По настоянию встревоженного отца были тщетно испробованы все известные в Шетлендии врачебные средства. Тщетно призывались знахари и знахарки, которые знали свойства всех трав, пьющих небесную росу, и еще усиливали их действие, произнося магические слова во время варки или приема зелья. Встревоженный до последней степени, Магнус решил наконец прибегнуть к помощи своей родственницы, Норны из Фитфул-Хэда, хотя в силу обстоятельств, упомянутых выше, за последнее время между ними возникло некоторое отчуждение. Первая его попытка окончилась, однако, неудачей: Норна находилась тогда в своей постоянной резиденции на самом берегу моря, у мыса Фитфул-Хэд, откуда обычно и начинались все ее странствия; и хотя с посланием от Магнуса к ней явился сам Эрик Скэмбистер, она решительно отказалась видеть его или дать ему какой-либо ответ.

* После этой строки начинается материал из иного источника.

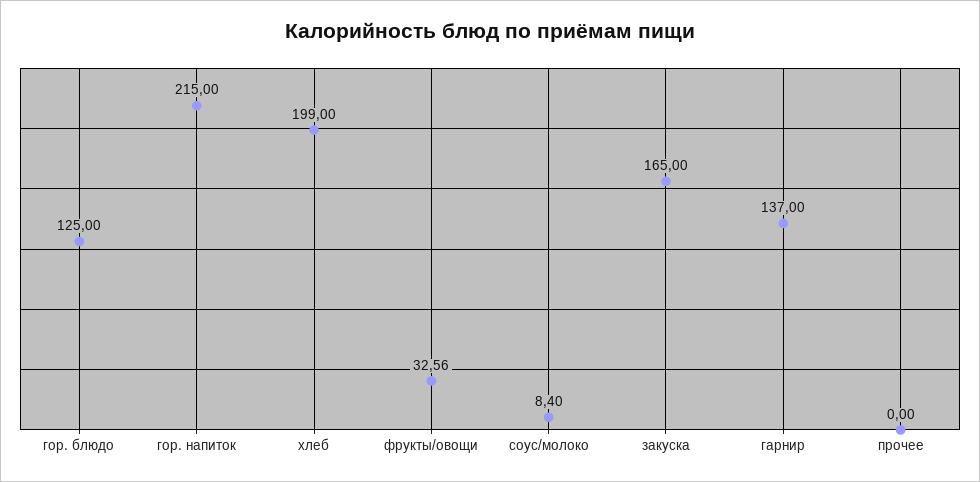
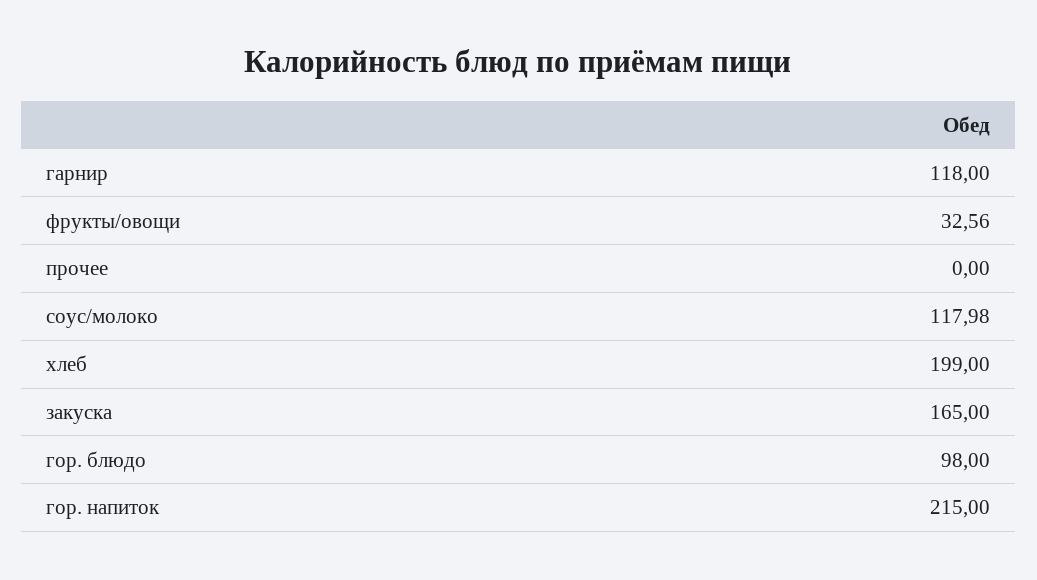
гор. блюдо: 125 -> 98
соус/молоко: 8.4 -> 117.98
гарнир: 137 -> 118

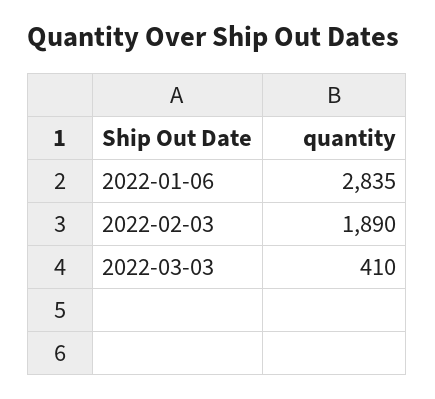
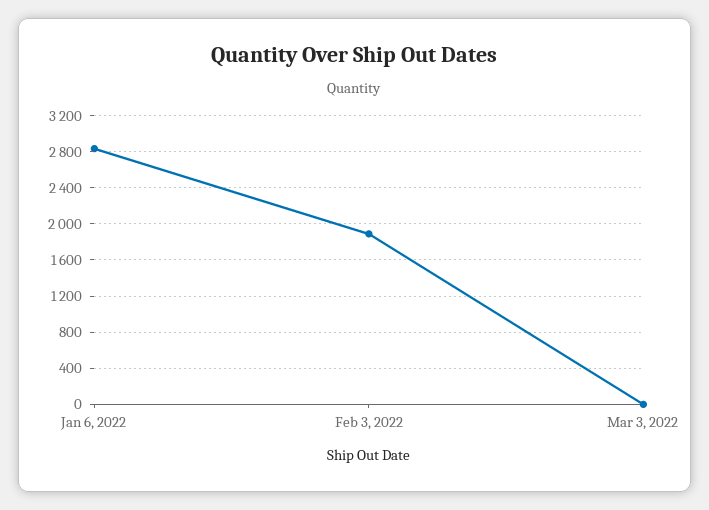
2022-03-03: 410 -> 0

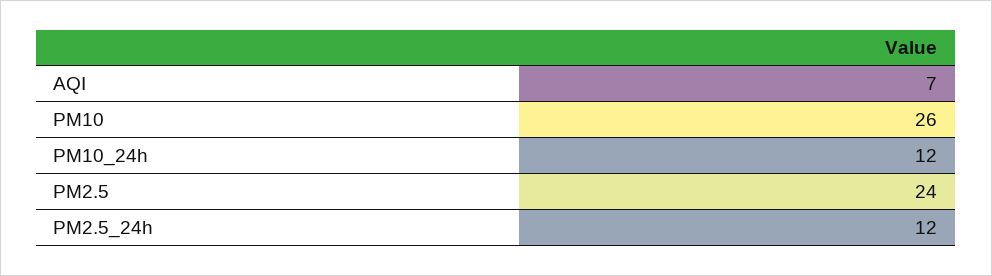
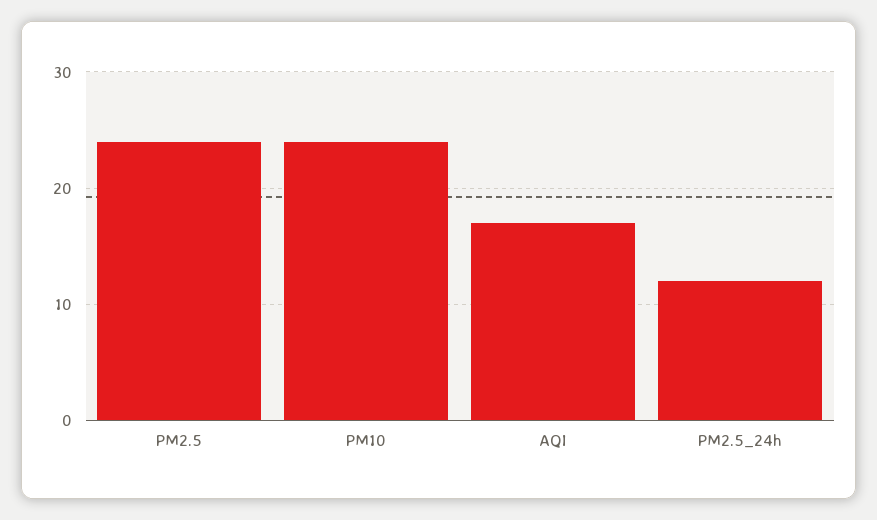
AQI: 7 -> 17
PM10: 26 -> 24
PM10_24h: 12 -> none

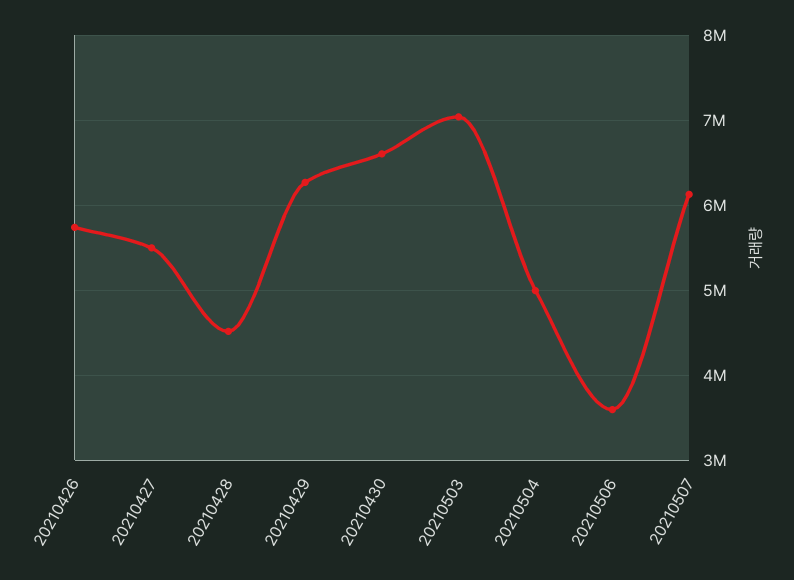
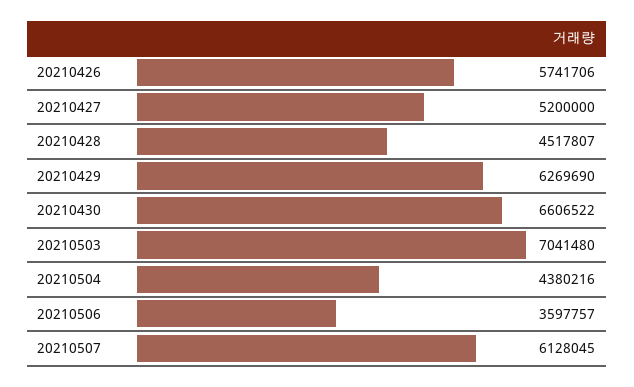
20210427: 5500000 -> 5200000
20210504: 5000000 -> 4380216

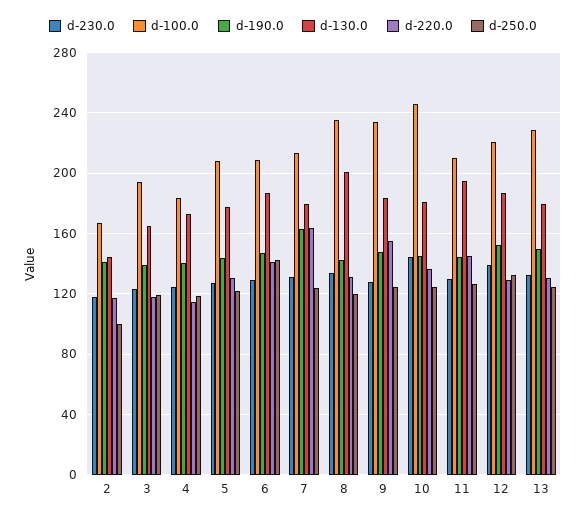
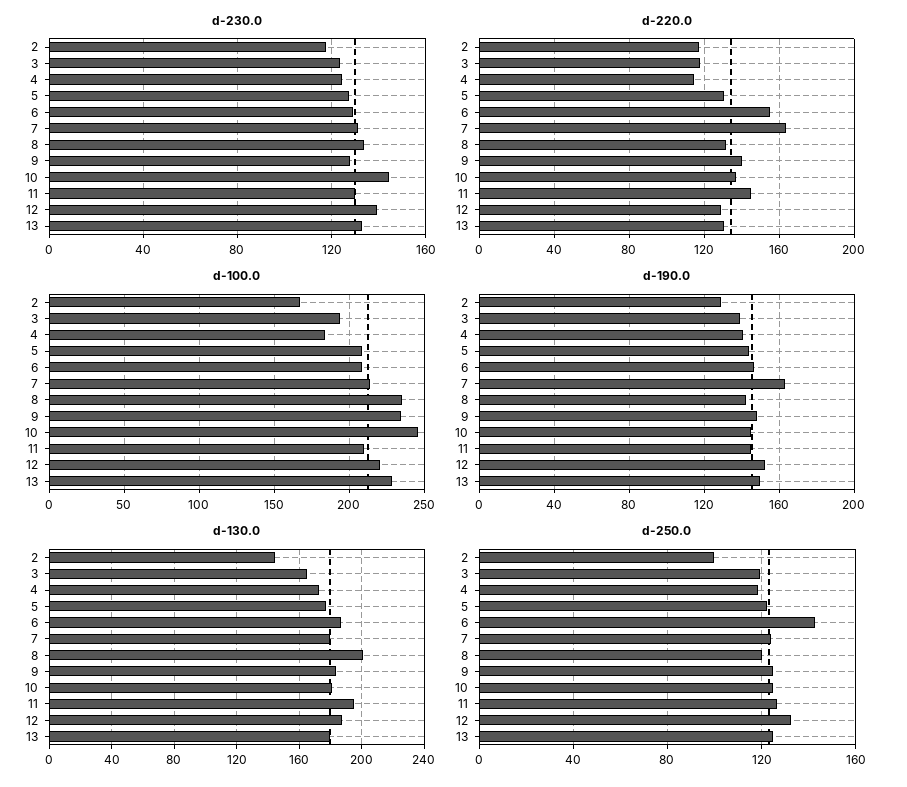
d-190.0, 2: 140 -> 130
d-220.0, 6: 140 -> 155
d-220.0, 9: 155 -> 140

Магнус возмутился столь открытым неуважением к его посланцу, но тревога за Минну и почтение, которое внушали ему несчастная судьба Норны и приписываемые ей мудрость и могущество, удержали его от неизбежной во всяком другом случае вспышки гнева. Более того, он решил обратиться к ней сам, собственной персоной. Никому, однако, не сообщив этого намерения; Магнус приказал дочерям, чтобы они готовы были сопровождать его в поездке к одному родственнику, которого он давно не видел, и велел им взять с собой некоторый запас провизии, ибо путь предстоял длинный, а друга своего они могли застать врасплох.

Не имея привычки задавать какие-либо вопросы при исполнении отцовской воли и надеясь, что поездка верхом и все развлечения, связанные с путешествием, смогут оказать благотворное влияние на Минну, Бренда, на которую теперь легли все хлопоты по дому и заботы о его обитателях, распорядилась сделать все необходимые приготовления. На следующее утро путники уже ехали по бескрайней пустынной местности, отделявшей Боро-Уестру от северо-западной части Мейнленда, главного острова Шетлендского архипелага, который заканчивается мысом Фитфул-Хэд, подобно тому как юго-восточная оконечность его завершается мысом Самборо. Путь их лежал то по взморью, то по вересковой пустоши, однообразие которой нарушалось лишь полосками овса или ячменя там, где небольшие участки почвы оказались пригодными для обработки.